Por Garry
Supongo que me conocen, fui campeón de
Ajedrez. Gané mi título contra uno de los jugadores más fuertes de la comarca. Una
tarde soleada jugamos rodeados de libros. A mí me acompañaban viejos amantes
del vino; a él, una joven de ébano que embriagaba. En la hora del destino, esa
mujer fue decisiva. Nuestra partida era tablas pero el joven forzó sus pasos
para que la mujer lo viera en lo alto. Triste sonreía
cuando abandonó la lucha.
Desde entonces no hago sino viajar y jugar.
Es la vida de un campeón. No puedo negarme. Sé que los jóvenes quieren mi
corona pero yo los enfrento por el simple placer del disfrute, pues este juego
ha sabido hacerme feliz.
Hoy, el pelo blanco, escribo estas palabras para lectores de El Observador; con afán de
entusiasmarlos, lo hago. Quiero contarles historias y algunas riquezas de este
antiguo arte que acompaña a los hombres hace milenios.
Sentado frente al tablero que fue de
mi abuelo -que será de mi nieto- recuerdo esa vieja leyenda, la que narra cómo
y por quién fue creado el juego de ajedrez.
Sucedió en la India, cuando los reyes eran
muchos y los elefantes, carros de batalla.
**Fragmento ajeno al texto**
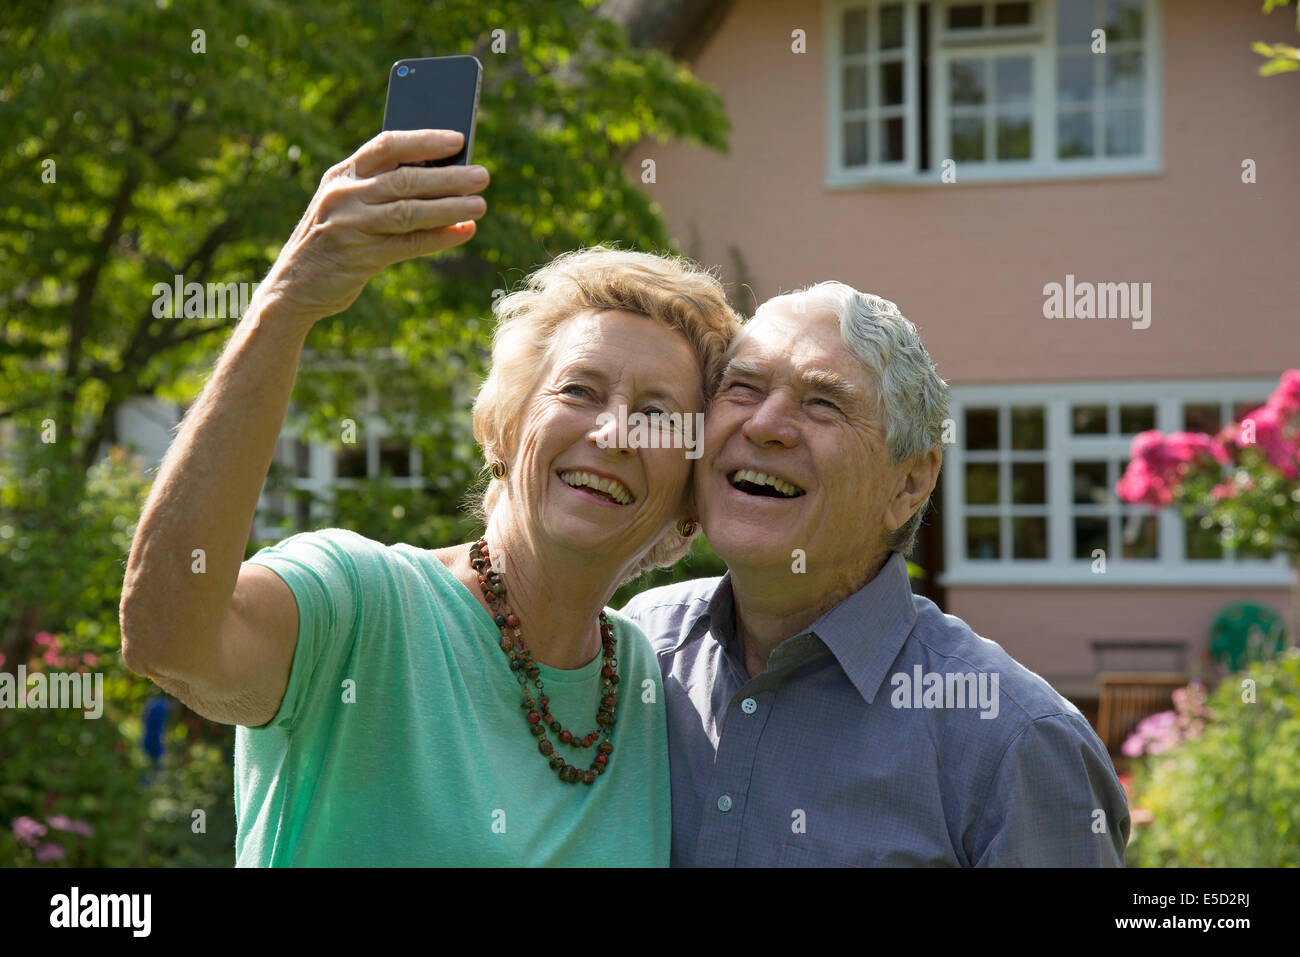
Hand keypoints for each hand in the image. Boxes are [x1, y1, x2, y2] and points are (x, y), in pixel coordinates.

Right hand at [255, 129, 488, 324]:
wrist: (293, 287)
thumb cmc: (333, 239)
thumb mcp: (348, 205)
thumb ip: (381, 189)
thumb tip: (443, 177)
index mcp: (342, 174)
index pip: (387, 145)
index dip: (424, 140)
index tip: (458, 138)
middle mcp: (344, 195)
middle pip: (405, 179)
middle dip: (449, 177)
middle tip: (482, 176)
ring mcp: (350, 225)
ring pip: (410, 211)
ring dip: (450, 207)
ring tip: (480, 205)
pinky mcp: (359, 257)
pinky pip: (408, 243)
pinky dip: (439, 237)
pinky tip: (464, 232)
Un viejo Monarca decidió ir a la
guerra contra un reino vecino. Su hijo dilecto marchó a la cabeza de los
ejércitos. En la tremenda matanza el General vio la oportunidad de caer por
sorpresa sobre el castillo enemigo. Atacó resuelto.
En la escaramuza, vence pero cae
herido de muerte.
El Rey, ha obtenido la victoria pero a
costa de la vida del hijo. No encuentra consuelo y cae en un estado depresivo.
Ya no ríe, ya no come y no gobierna.
Sumido en la tristeza, el reino se derrumba. Los consejeros piden a toda la
comarca por quien pueda devolverle la alegría perdida o las ganas de seguir
vivo. Ofrecen riquezas.
A palacio se presentan mimos, actores,
poetas, magos y payasos. Todos muestran su arte pero el viejo Rey ni siquiera
parpadea. Llora a su hijo, el Gran General muerto en la batalla victoriosa.
Una mañana, llega al palacio un hombre
llamado Saissa, trae una manta y una bolsa. La manta tiene cuadros de color
blanco y cuadros de color negro. En la bolsa guarda unas figuras de marfil.
El viejo Rey lo mira hacer. Saissa
extiende la manta sobre la mesa y en el laberinto de colores, torpe demiurgo, da
vida a unas piezas que recuerdan dos ejércitos. Explica las reglas y muestra
una batalla. El Rey -por primera vez en Lunas- presta atención a algo; una luz
brilla en el fondo de sus negros ojos.
En determinado momento, Saissa entrega
al pequeño general de marfil y gana la partida. El Rey sonríe no exento de
pena. Ha comprendido la metáfora. Tuvo que morir su hijo para que el reino
viva.
Ah, ¡qué precio maldito pidió la
victoria!
El Rey ofrece a Saissa su pago
generoso pero esta es otra historia.
Me quedo callado ahora.
He dado vida a otra partida sobre el
tablero de mi abuelo, que será de mi nieto.